# Algebraic Extensions, vector spaces

Suppose that F/K is an algebraic extension, S is a subset of F with S/K a vector space and $s^n \in S$ for all s in S. I want to show that if char(K) isn't 2, then S is a subfield of F.

Since F/K is algebraic, we know that $\text{span} \lbrace 1,s,s^2,...\rbrace$ is a field for any s in S. Thus, I want to define $E= \bigcup _{s \in S} \text{span} \lbrace 1,s,s^2,...\rbrace$. Since S/K is a v.s., we have $\text{span}\lbrace 1,s,s^2,...\rbrace \subseteq S$ and since E is just a union of subsets of S, $E \subset S$. Also, by the way we defined E, $S \subseteq E$ so E = S.

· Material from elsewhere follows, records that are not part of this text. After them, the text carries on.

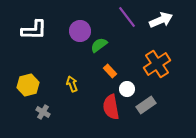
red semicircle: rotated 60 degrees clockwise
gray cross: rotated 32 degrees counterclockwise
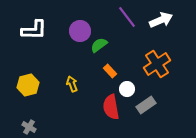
gray cross: moved 14 px left, 15 px down
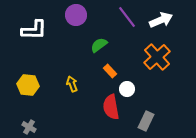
purple circle: moved 4 px left, 16 px up
orange cross: moved 7 px up; rotated 8 degrees counterclockwise
yellow hexagon: rotated 20 degrees clockwise
gray rectangle: moved 16 px down; rotated 30 degrees counterclockwise
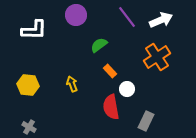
orange cross: rotated 8 degrees clockwise
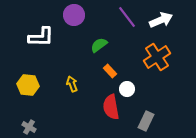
purple circle: moved 2 px left
white L-shape: moved 7 px right, 7 px down
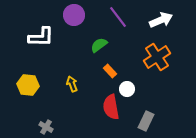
purple line: moved 9 px left
gray cross: moved 17 px right
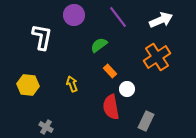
white L-shape: moved 1 px right; rotated 80 degrees counterclockwise
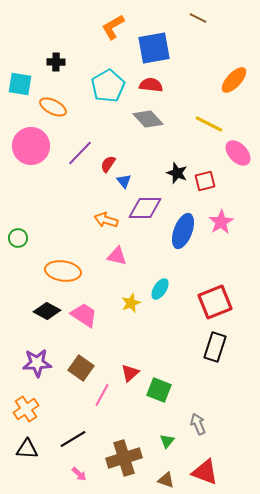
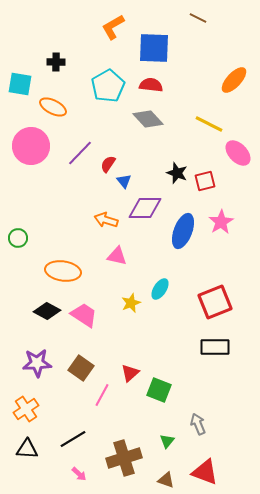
blue square at (154, 48): rotated 12 degrees clockwise
black rectangle at (215, 347): rotated 72 degrees clockwise
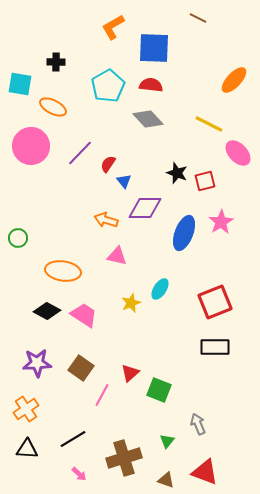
blue ellipse at (183, 231): moved 1 px right, 2 px down
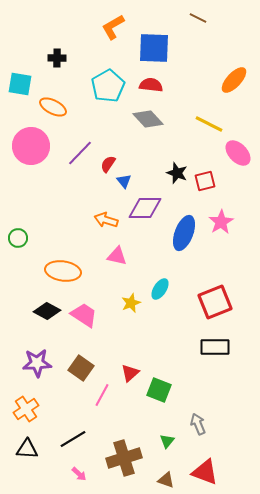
black cross at (56, 62): moved 1 px right, 4 px up
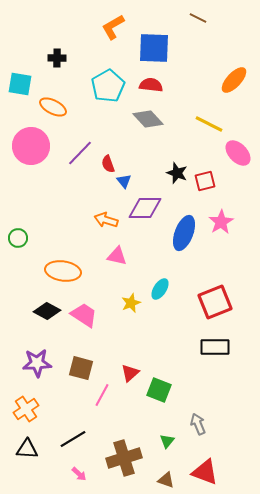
red semicircle at (108, 164): rotated 54 degrees counterclockwise
brown square at (81, 368): rotated 20 degrees counterclockwise
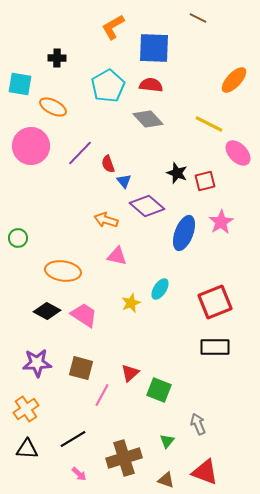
purple diamond at (145, 208): moved 2 px right, 2 px up; rotated 40 degrees clockwise
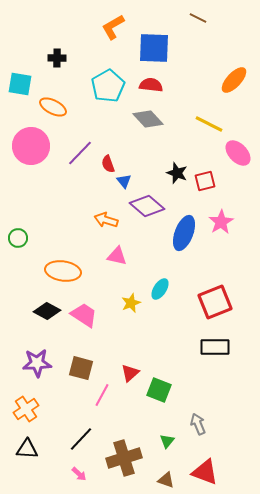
black line at (73, 439): moved 8 px right; rotated 16 degrees counterclockwise
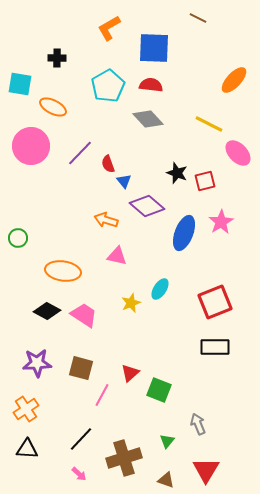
orange L-shape at (113, 27): moved 4 px left, 1 px down
red triangle at (205, 472): moved 1 px right, 2 px up; rotated 40 degrees clockwise
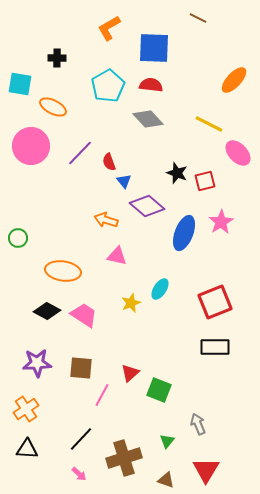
red semicircle at (108, 164): moved 1 px right, 2 px up
brown square at (81, 368): rotated 10 degrees counterclockwise
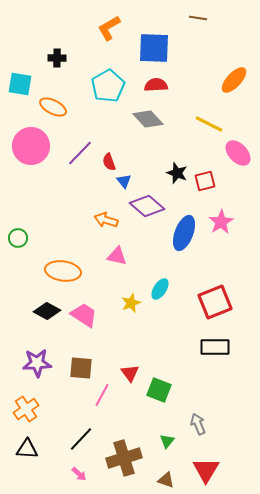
brown line at (198, 18): rotated 18 degrees counterclockwise
red semicircle at (151, 85): moved 5 px right; rotated 10 degrees counterclockwise
red triangle at (130, 373): rotated 24 degrees counterclockwise
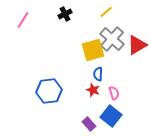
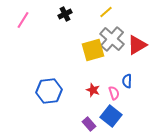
blue semicircle: moved 29 px right, 7 px down
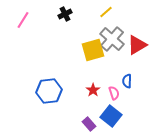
red star: rotated 16 degrees clockwise
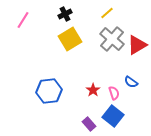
yellow line: moved 1 px right, 1 px down
yellow square: moved 23 px left, 11 px up; rotated 15 degrees counterclockwise
blue semicircle: moved 4 px right, 1 px down; rotated 56 degrees counterclockwise
blue square: moved 2 px right
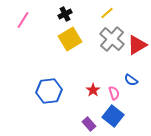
blue semicircle: moved 2 px up
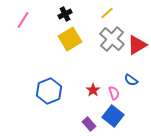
blue hexagon: rotated 15 degrees counterclockwise
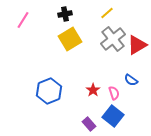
black cross: rotated 16 degrees clockwise
gray cross: moved 1 px right; rotated 10 degrees clockwise
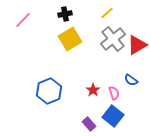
pink line: rotated 12 degrees clockwise
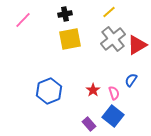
yellow line: moved 2 px right, 1 px up
yellow square: rotated 20 degrees clockwise
blue semicircle: rotated 88 degrees clockwise
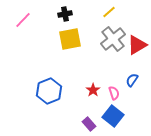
blue semicircle: moved 1 px right
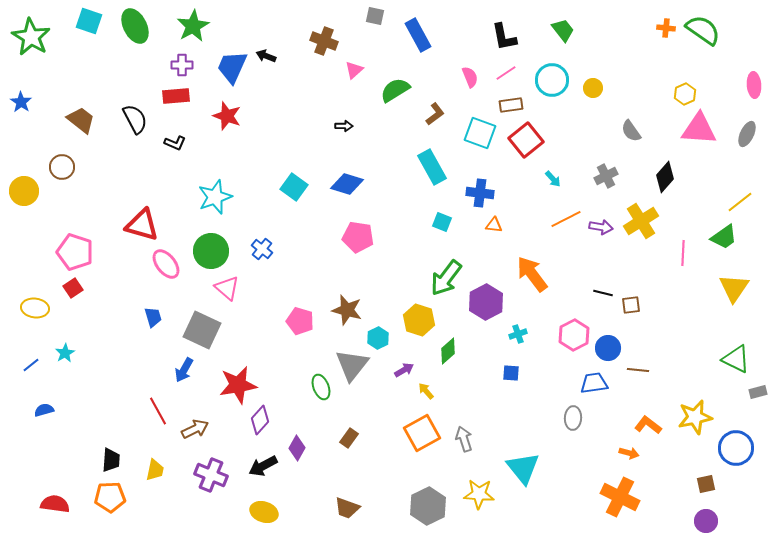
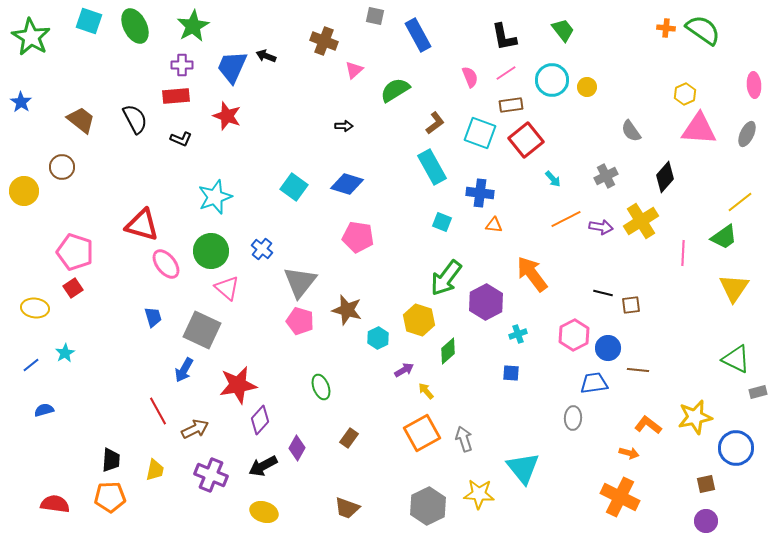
yellow circle at (593, 88): moved 6 px left, 1 px up
brown L-shape at (435, 114): moved 9 px down
black L-shape at (175, 143): moved 6 px right, 4 px up
gray triangle at (352, 365): moved 52 px left, 83 px up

(E,+) is a group by the fact that S/K is a v.s. Each nonzero element has an inverse in S since $\text{span} \lbrace 1,s,s^2,...\rbrace$ is a field and each s belongs to one of those fileds (so that field would have the inverse of s).

The hard part seems to be proving closure of multiplication. Suppose that $s_1 s_2 = s + v$ for $s_1,s_2,s\in S$ and $v\in F$. We have already shown that S contains all inverses, so $s_2 = s_1^{-1} s + s_1^{-1} v \in S$. Whence, $s_1^{-1} v \in S$. Obviously, I want to show that $v\in S$, but progress has stopped at this point.

Any suggestions would be appreciated.

## Answers and Replies

morphism
Science Advisor
Homework Helper
Think about how you can get an expression involving $s_1+s_2$ and $s_1s_2$.

Since S is a v.s., we get $s_1+s_2$ by vector addition.

For $s_1 s_2$ you have to multiply two linear combos in S (whose basis must be a subset of the basis for F/K). If the product of two basis elements of S is again in S, then the product of any two elements of S would be in S.

However, I do not see how to show this.

morphism
Science Advisor
Homework Helper
I'm not sure how to phrase my hint differently, so I apologize if this is giving away too much: Consider $(s_1+s_2)^2$.

Yay. That makes sense why char(K) can't be 2 then.

Thanks a lot... why couldn't I think of that.